The Lincoln County Apple Festival is set for Lincolnton on Oct. 21. Since 1972 this vibrant community event has entertained locals and visitors with varied activities and reminded us how important apples have been to us. This year’s festival will, according to its promoters, feature “five local apple growers, a farmer’s market, local talent on two stages, foods that include whole apple pies, kid’s activities, and more than 250 vendors with crafts and exhibits to delight all ages.”

Coincidentally, UNC Press has just released a new book, “Wild, Tamed, Lost, Revived: The Surprising Story of Apples in the South” by Diane Flynt. It relates and celebrates the close relationship between apples and white, Black, and Native Americans over centuries of time.

Flynt loves apples, but not the modern-day varieties like Golden Delicious and Granny Smith and more recent Sugar-Bee and SweeTango. In the book’s preface, she writes these “apples tell the same tired story. Every year the same colors, the tidy piles of groomed fruit taste only sweet, juicy, and crisp. Today’s apples tell a buffed and polished tale.”

Instead, she says, there is a “deeper story than yellow, red, green, and sweet.” She guides her readers to a wider variety of “knobby brown orbs.” She assures that, behind each orb “lies a person, culture, and history. And nowhere is this history more interesting than in the South.”

Her book, she says, tells the story of southern apples promises that surprises will fill “every page of the southern apple tale.”

Into her history of southern apple growing and cider making she weaves her own story.

The apple has a long history. Many of us believe that an apple was the forbidden fruit from the “tree of the knowledge of good and evil” that tempted Eve in the Bible’s Garden of Eden.

Flynt takes the apple’s history back more than 100 million years ago to an early form of apples. Then about 10 million years ago precursors of today’s southern apples developed in Central Asia from where, with the help of the Persians and Romans, they made their way to Britain.

From there the fruit made its way to America and by 1615 to Jamestown in Virginia.

Continuing Flynt’s personal history with the apple, she moved from planting and growing to become an expert cider maker. She writes that while cider is easy to make, it is hard to make well. Flynt became a master of the details of what it takes to make good cider and how she made her Foggy Ridge Cider business successful and widely admired.

She confesses that she had romanticized apple growing and cidermaking.

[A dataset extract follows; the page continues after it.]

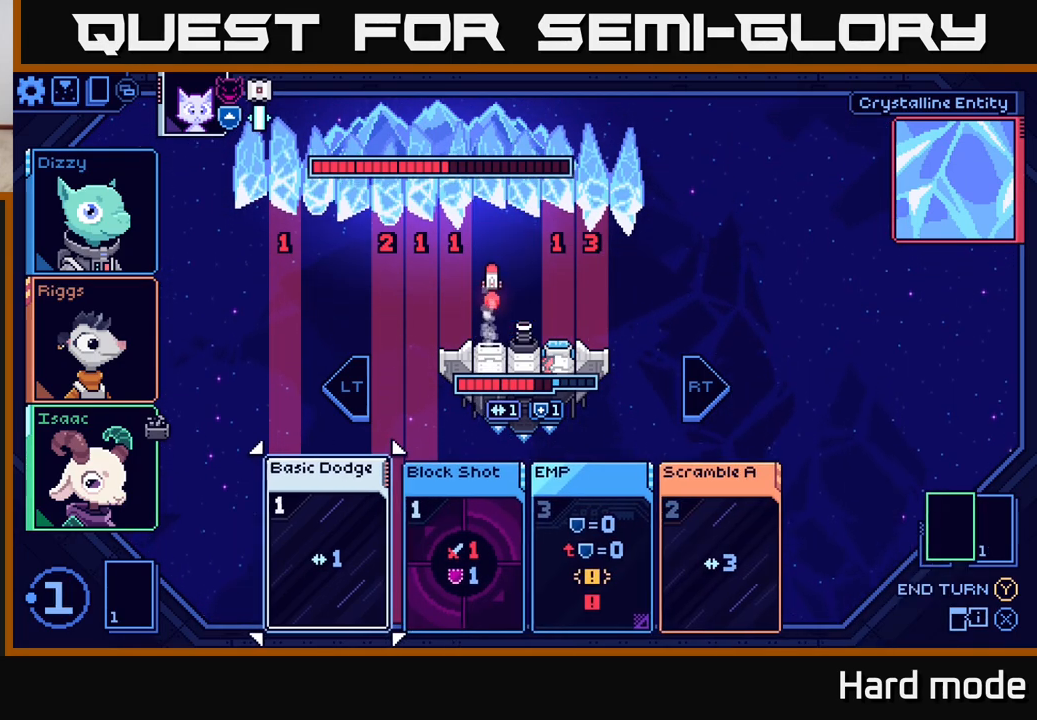
{"buttons": [], "left_stick": "center", "right_stick": "center", "events": []}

She felt the magic when she made adjustments to the cider mix, noting that “Adding just a few parts of Hewe’s Crab transformed a forgettable cider into a beverage that tasted like a fall orchard smells.”

But the demands of a successful business left her unsatisfied. “Often I felt on the tedium of one phone call after another. My days seemed bereft of creativity, lacking a sense of possibility.”

Ultimately, she closed her cidery to turn her attention to growing apples for other cider makers, learning more about apples, and writing this book.

For instance, as she explains, controlled atmosphere (CA) storage has changed the southern apple business. By reducing the oxygen level in storage facilities and replacing it with nitrogen, you inhibit the natural ripening process. Thus, the ripening of apples could be delayed for as long as a year. So there is no longer a need to stage production of different seasonable varieties.

“If consumers wanted Golden Delicious in May, no problem. Just pull that variety out of CA storage and send it to the market.”

It is hard for a reader to know whether, notwithstanding the changes in apple farming, she still loves the apples as much as she did when she began her quest.

I think she does. I hope she does.

D.G. Martin, a retired lawyer, served as UNC-System’s vice president for public affairs and hosted PBS-NC’s “North Carolina Bookwatch.”